* _Task objective_: Copy out the article below about Holden's plans for an E85 Commodore word for word, from its first line to its last.

Pumping it up: Limited availability of E85 will not stop Holden from introducing cars that can run on the biofuel.

Holden to introduce local bio-power in the next few years

Holden logo15 Jul 2008

GM HOLDEN will introduce a Commodore that can run on E85 ethanol well before the eco-oriented bio-fuel is widely available in Australia.

Using a “build it and they will come” approach, GM Holden managing director Mark Reuss said Holden had a responsibility take a lead on bio-fuels.

Its premium Saab division has already introduced E85-capable models, which run on a blend of 85 per cent ethanol and 15 per cent petrol, despite just one E85 fuel pump being available in Australia. This is offered through United Petroleum in Sydney.

Speaking at the release of a CSIRO report into future fuels last week, Mr Reuss confirmed Holden would introduce an E85 Commodore before an the ethanol infrastructure was in place.

“The answer is yes. We will lead with equipment on vehicles before the supply is readily available,” Mr Reuss said.

“We only have E10 supply available right now, but we design our ethanol-capable cars up to E85 and you can expect to see that here from Holden and GM in Australia.”

 center imageMr Reuss did not provide a timetable for the introduction of an E85 Commodore, but when asked how long it could take all cars to change to alternative fuels he replied: “Within GM we can do that in the next two years.” While it might seem strange that Holden would introduce cost into its vehicles when the Australian ethanol industry is embryonic and could take decades before E85 fuel is widely available, Mr Reuss said Holden felt compelled to act.

He pointed to the US, where GM had introduced E85-capable vehicles before much of the fuel was available.

“This becomes almost a chicken-and-egg scenario and we intend to do the same thing in Australia, which is lead with equipment on the car, driving both the societal awareness of renewable fuels and the application of the supply base for them,” Mr Reuss said.

“The benefits of ethanol are huge, it is a comparatively clean-burning renewable fuel and it requires a very small cost to modify existing technology.” “I think it is our responsibility as an auto industry and as a company to lead this,” he said.

* _Collected data_:
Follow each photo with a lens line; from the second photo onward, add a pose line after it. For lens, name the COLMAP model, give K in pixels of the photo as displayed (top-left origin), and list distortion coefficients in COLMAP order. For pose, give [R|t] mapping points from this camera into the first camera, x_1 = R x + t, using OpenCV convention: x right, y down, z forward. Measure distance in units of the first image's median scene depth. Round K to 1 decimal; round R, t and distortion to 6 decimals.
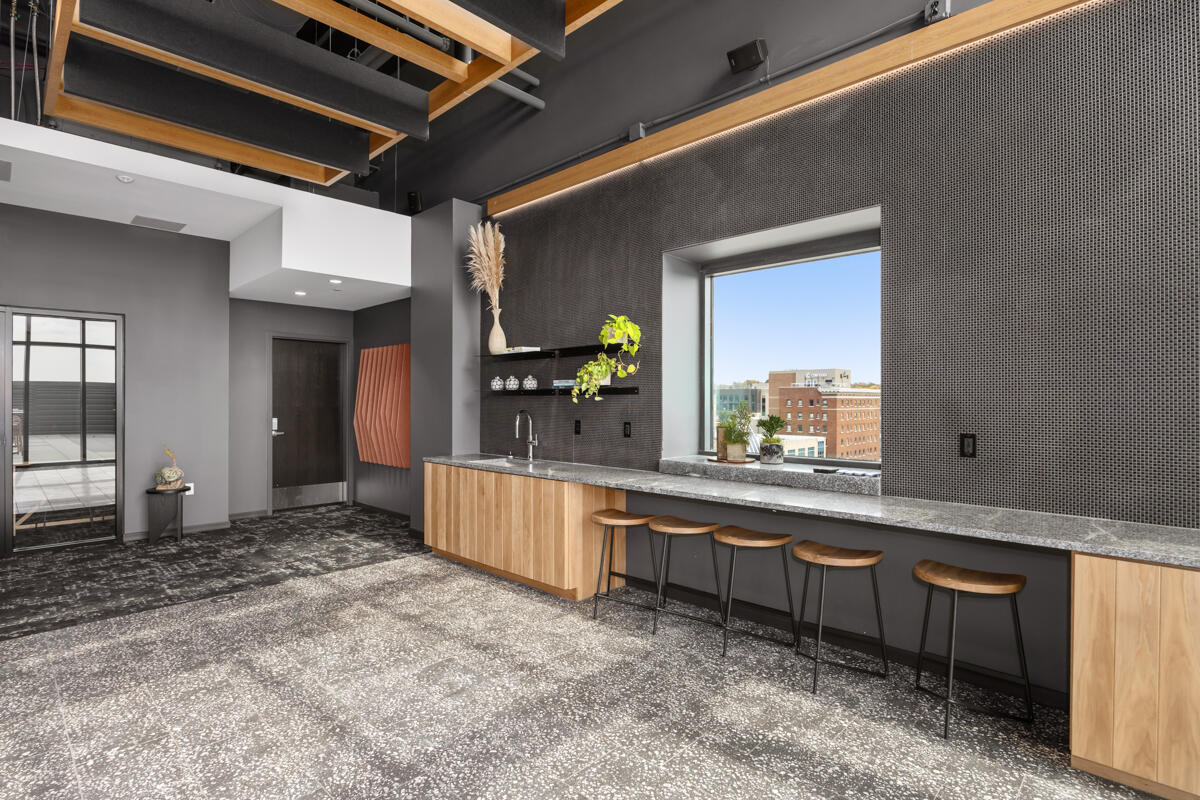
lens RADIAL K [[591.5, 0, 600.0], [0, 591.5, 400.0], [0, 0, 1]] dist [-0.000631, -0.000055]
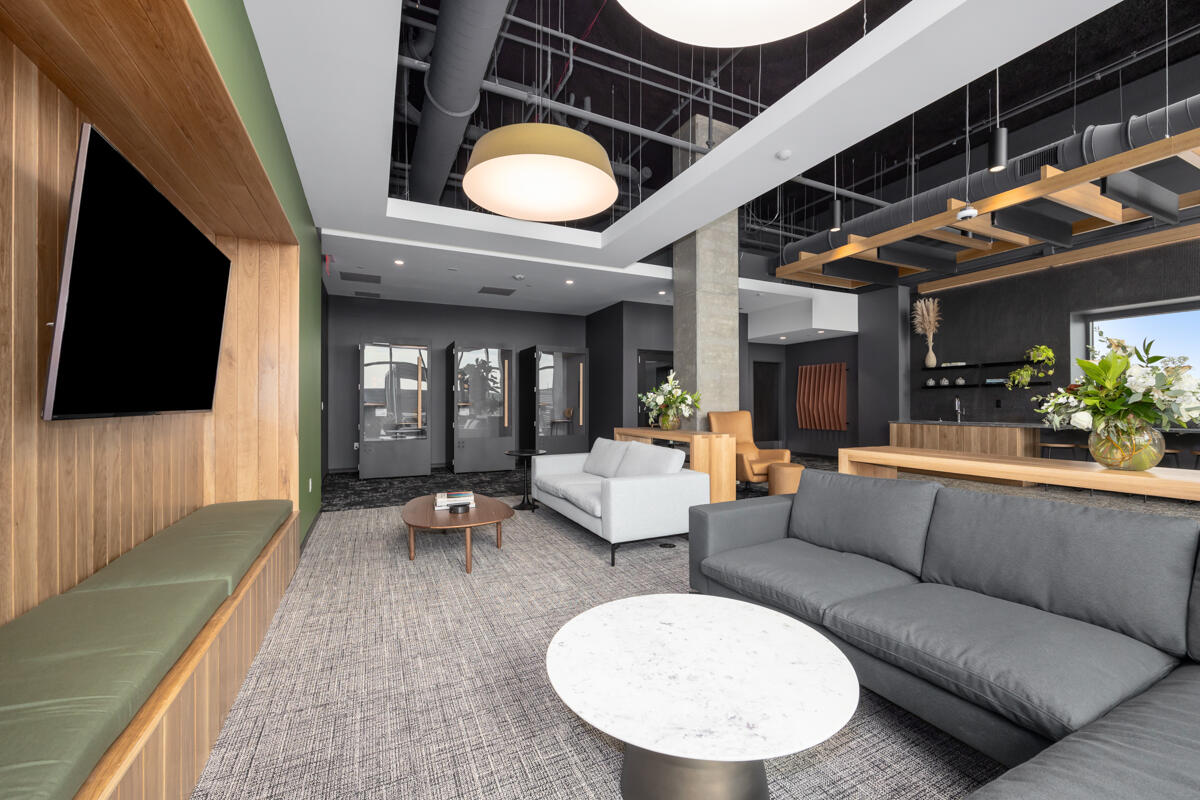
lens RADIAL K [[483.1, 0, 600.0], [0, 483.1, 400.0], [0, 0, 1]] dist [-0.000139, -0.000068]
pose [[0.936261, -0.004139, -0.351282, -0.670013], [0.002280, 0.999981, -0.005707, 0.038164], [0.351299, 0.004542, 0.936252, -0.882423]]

* _Result below_:
Pumping it up: Limited availability of E85 will not stop Holden from introducing cars that can run on the biofuel.

Holden to introduce local bio-power in the next few years

Holden logo15 Jul 2008

GM HOLDEN will introduce a Commodore that can run on E85 ethanol well before the eco-oriented bio-fuel is widely available in Australia.

Using a “build it and they will come” approach, GM Holden managing director Mark Reuss said Holden had a responsibility take a lead on bio-fuels.

Its premium Saab division has already introduced E85-capable models, which run on a blend of 85 per cent ethanol and 15 per cent petrol, despite just one E85 fuel pump being available in Australia. This is offered through United Petroleum in Sydney.

Speaking at the release of a CSIRO report into future fuels last week, Mr Reuss confirmed Holden would introduce an E85 Commodore before an the ethanol infrastructure was in place.

“The answer is yes. We will lead with equipment on vehicles before the supply is readily available,” Mr Reuss said.

“We only have E10 supply available right now, but we design our ethanol-capable cars up to E85 and you can expect to see that here from Holden and GM in Australia.”

 center imageMr Reuss did not provide a timetable for the introduction of an E85 Commodore, but when asked how long it could take all cars to change to alternative fuels he replied: “Within GM we can do that in the next two years.” While it might seem strange that Holden would introduce cost into its vehicles when the Australian ethanol industry is embryonic and could take decades before E85 fuel is widely available, Mr Reuss said Holden felt compelled to act.

He pointed to the US, where GM had introduced E85-capable vehicles before much of the fuel was available.

“This becomes almost a chicken-and-egg scenario and we intend to do the same thing in Australia, which is lead with equipment on the car, driving both the societal awareness of renewable fuels and the application of the supply base for them,” Mr Reuss said.

“The benefits of ethanol are huge, it is a comparatively clean-burning renewable fuel and it requires a very small cost to modify existing technology.” “I think it is our responsibility as an auto industry and as a company to lead this,” he said.